Work to complete
In the records below, find the line holding "TEM-874: none -> present" and the line holding "TEM-878, status: Doing -> Waiting". Set down both, with every line between them, exactly.

Supplied records

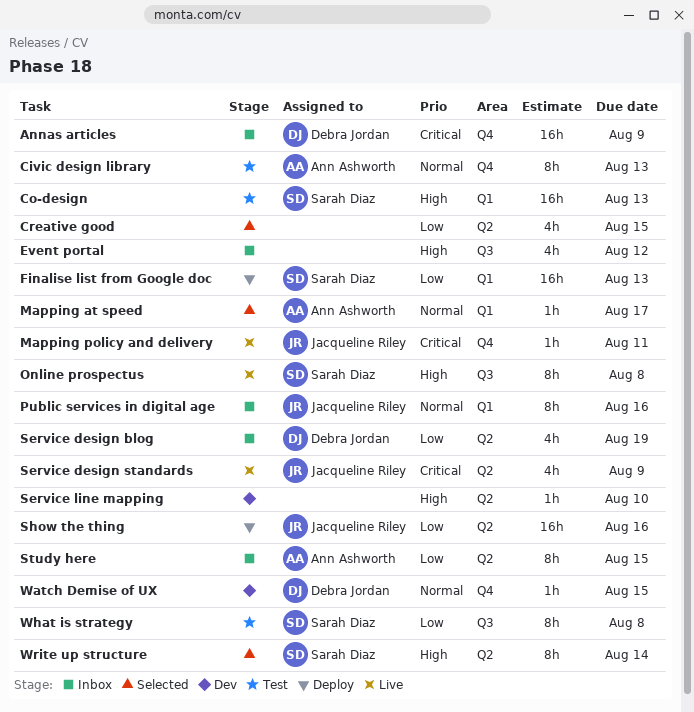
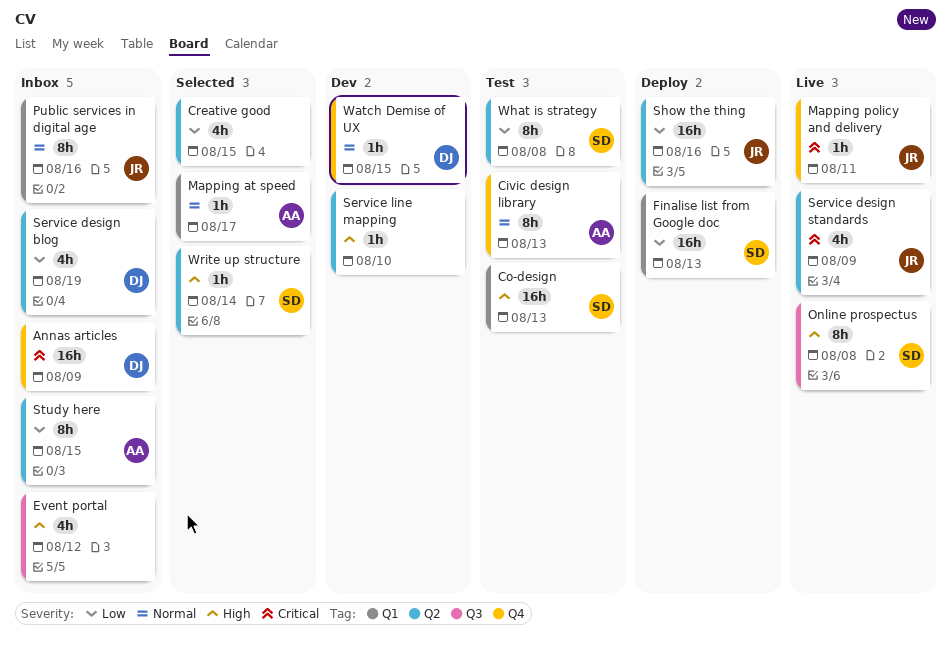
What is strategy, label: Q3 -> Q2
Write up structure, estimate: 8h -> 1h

---

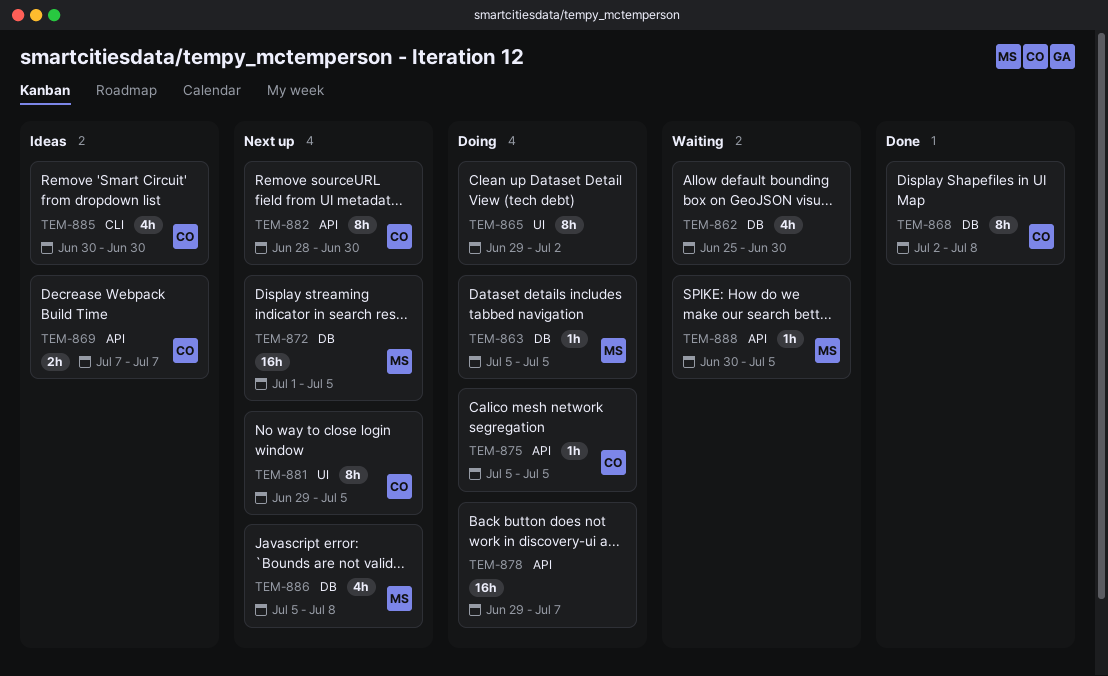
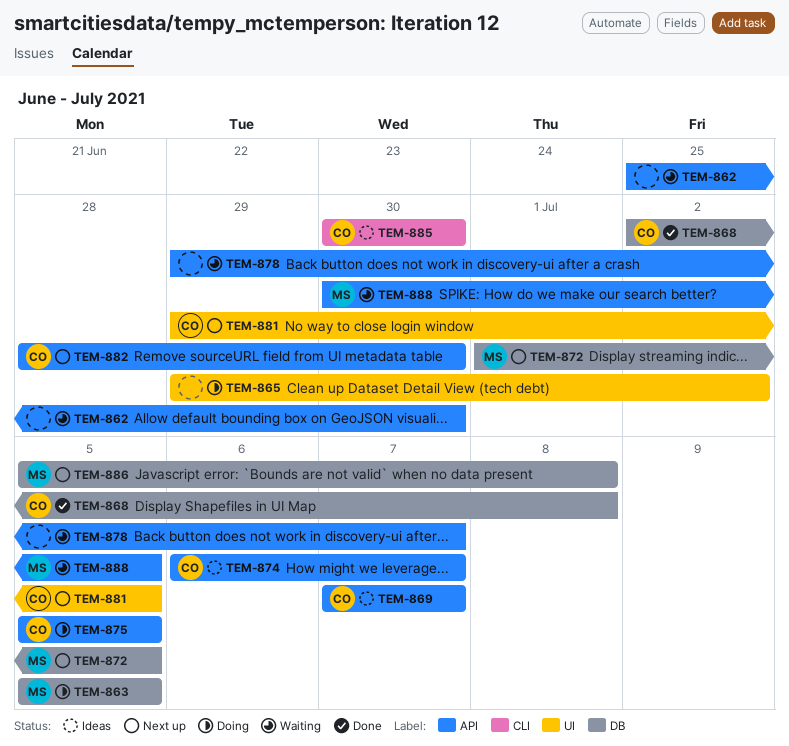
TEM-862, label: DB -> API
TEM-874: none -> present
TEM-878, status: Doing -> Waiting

Result
TEM-874: none -> present
TEM-878, status: Doing -> Waiting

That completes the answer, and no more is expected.